**Exercise passage**
Segment Open
Jason, let me know when you are down our way and we will have a meet and greet.........................coffee and moosekabobs on me.

Blake where did you get that monster at? Sweet animal, let us know what it scored.

We saw pic at 17 leaving at the same time, Coptor Doc and others on here.......................They had two nice bulls one looked like it was 50+.

Bob


----------



## Bow bandit

Congrats on the great archery kill Jason, sorry for the timing of the photo just a little excited to share the photo of my moose. It only took me 20 years to find one that big.

I give you more credit with your moose as it is a bow kill :thumbs_up 

Not sure what he scores but he is at the taxidermist now, he figures over 180. I have never scored a moose so I am not sure what he is but he going on the wall for sure.

We had a great time this year my friend Dave and I walked into a cut behind our camp on Friday morning at first light. There was no wind at all everything was still and perfect for calling. we let out a few bull grunts followed by a cow call and 5 minutes later a huge cow walked into the cut. We watched her cross looking to se if she had a calf in tow as we only had bull and calf tags left. As she walked out of sight we saw movement 200 yards behind her, turned out not to be a calf but a very big bull. We watched as he entered the center of the cut where is was wide open for a clear shot.

This is when the fun began! Dave and I had bought guns this year designed for long range shooting I have a 30-378 weatherby and he bought a 338.378 weatherby, we have shot a practiced well over 400 yards during the off season and had all the knowledge we needed to make clean shots out to 600 yards. One week prior to this we were blowing up water bottles at 405 yards at the hunt camp to prove to the old timers in our gang what these cannons could do.
I had just ranged a tree out in the cut prior to this bull showing up and I got a range of 408 in the same area as the bull was standing so having this Knowledge I did not range the bull. Dave and I steadied for the shot on top of a huge slash pile courtesy of the logging company and we had agreed the first moose we saw I would get first crack at because he had already broke his gun in on a cow earlier that year.

The bull is standing perfectly still and broadside I steadied and squeezed of the shot and Dave says you missed and lets of a shot hitting the bull right in the shoulder knocking him to the ground, then the bull starts to rise and I let another shot go hitting him as he was rising right in the shoulder knocking him down again and he still tried to get up and walk away so Dave put one more on him and tipped him over. When these things are rutted up they have insane power he was dead with the first bullet be we did not want him to make it out of the cut because it is nasty country!
Segment Closed
**Task description**
Please copy the moose hunting post from "## Bow bandit" through "one that big.", changing "photo" to "picture".

**Extracted information**
Segment Open
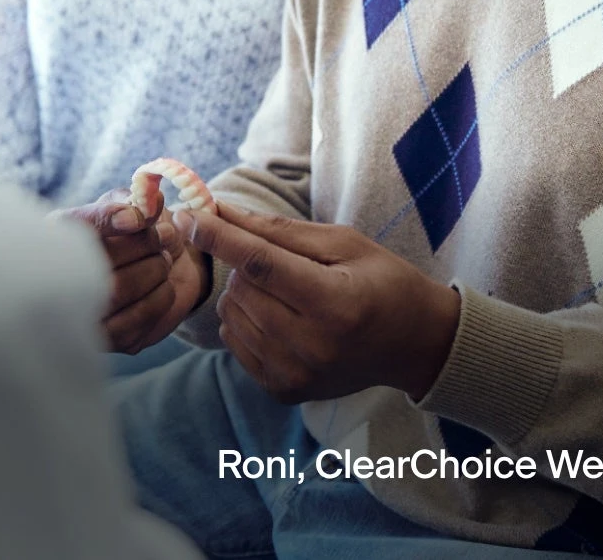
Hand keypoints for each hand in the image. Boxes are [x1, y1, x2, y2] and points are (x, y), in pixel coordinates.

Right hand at [56, 189, 209, 354]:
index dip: (106, 219)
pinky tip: (163, 285)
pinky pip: (135, 320)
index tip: (137, 217)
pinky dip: (159, 297)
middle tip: (164, 236)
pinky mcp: (104, 339)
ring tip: (164, 259)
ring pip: (116, 291)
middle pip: (97, 261)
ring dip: (153, 271)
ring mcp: (77, 312)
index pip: (73, 226)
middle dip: (141, 245)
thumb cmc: (134, 233)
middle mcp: (56, 275)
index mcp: (58, 233)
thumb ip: (138, 200)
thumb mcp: (133, 206)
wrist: (154, 272)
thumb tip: (152, 202)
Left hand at [175, 202, 459, 402]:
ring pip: (232, 314)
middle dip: (243, 263)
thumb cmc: (382, 281)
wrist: (413, 344)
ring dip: (243, 292)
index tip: (189, 213)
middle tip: (278, 260)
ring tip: (282, 289)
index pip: (259, 264)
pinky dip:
Segment Closed
**Answer box**
## Bow bandit

Congrats on the great archery kill Jason, sorry for the timing of the picture just a little excited to share the picture of my moose. It only took me 20 years to find one that big.